When you need this preset
The Chinese online visa application (COVA) takes a digital photo as a JPEG within a tight size band, and iPhones save photos as HEIC by default. A fresh iPhone photo is in the wrong format, usually the wrong shape, and far too large in file size for the COVA upload — a HEIC file is often several megabytes. This page converts that photo to JPG, crops it to the exact pixel size COVA accepts, and compresses it under the 120 KB cap, so the file is ready to submit.
It handles the file preparation only. Getting the photo itself right — a pure white background, both ears visible, no glasses, correct head size and neutral expression — is on you, following the official COVA guidance. This tool changes the format, dimensions, and file size; it does not judge whether the picture meets the visa rules.

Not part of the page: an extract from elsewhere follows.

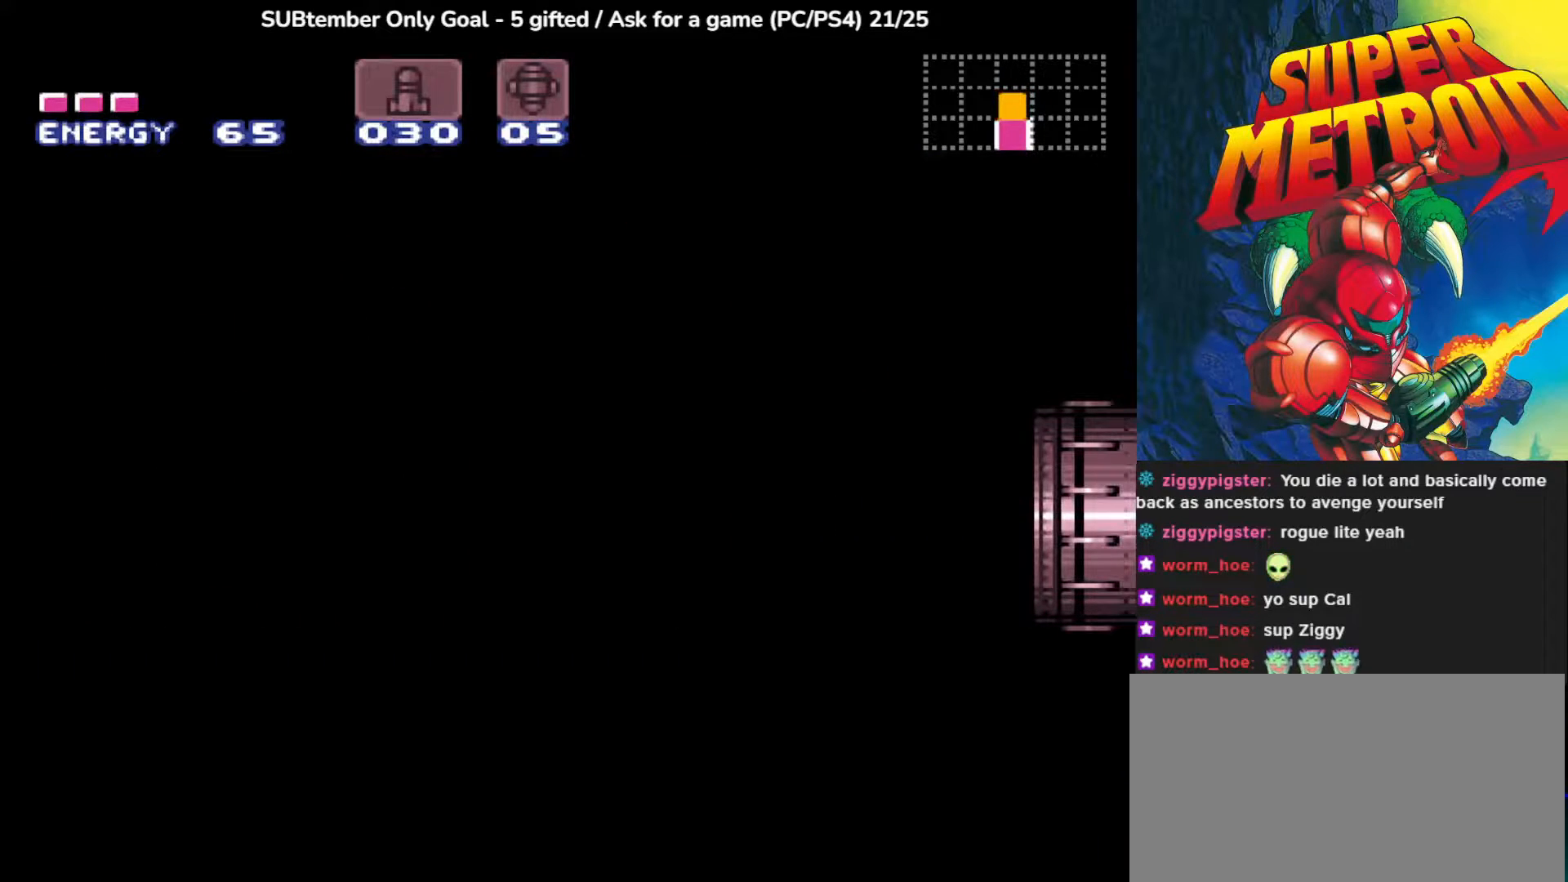
{"buttons": [], "left_stick": "center", "events": []}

What the COVA photo spec says
Per the COVA photo requirements on visaforchina.cn and the Chinese consular portals, the photo must be a JPEG, from 354×472 up to 420×560 pixels, with a file size between 40 KB and 120 KB, on a pure white background. In printed terms the head measures 28 to 33 mm, both ears must be visible, and glasses are not permitted in most cases. This page preselects the 420×560 maximum and a 120 KB target so the file fits the top of the accepted range.
Note that the 40 KB figure is a minimum: the file must not fall below it. This page compresses under the 120 KB cap and shows the final size of each finished file so you can confirm it also clears 40 KB. The COVA system, launched in September 2025, runs automated photo checks and commonly rejects photos for background colour, glasses, or ear visibility — so a correctly sized file still has to pass COVA’s own review when you upload it.
What this tool does and does not do
This tool converts HEIC to JPG, crops to 420×560 pixels, compresses under 120 KB, and removes private metadata from the saved file. It does not check background colour, ear visibility, glasses, head size, or expression, and it does not enhance, retouch, or replace the background. heictoimg.com is not an official or government-approved visa tool and does not guarantee that your photo will be approved or accepted by COVA or any consular portal — COVA’s own checker has the final say. You must verify your photo against the current official requirements for your own application. Nothing here is legal or immigration advice.
Private, local conversion
Everything runs in your browser using WebAssembly — your selected image files are not uploaded to heictoimg.com servers. The JPG is re-encoded from decoded pixels, which removes original private metadata such as GPS location, camera details, and the original photo timestamp. You can process up to 50 files at once on desktop and up to 10 on phones and tablets.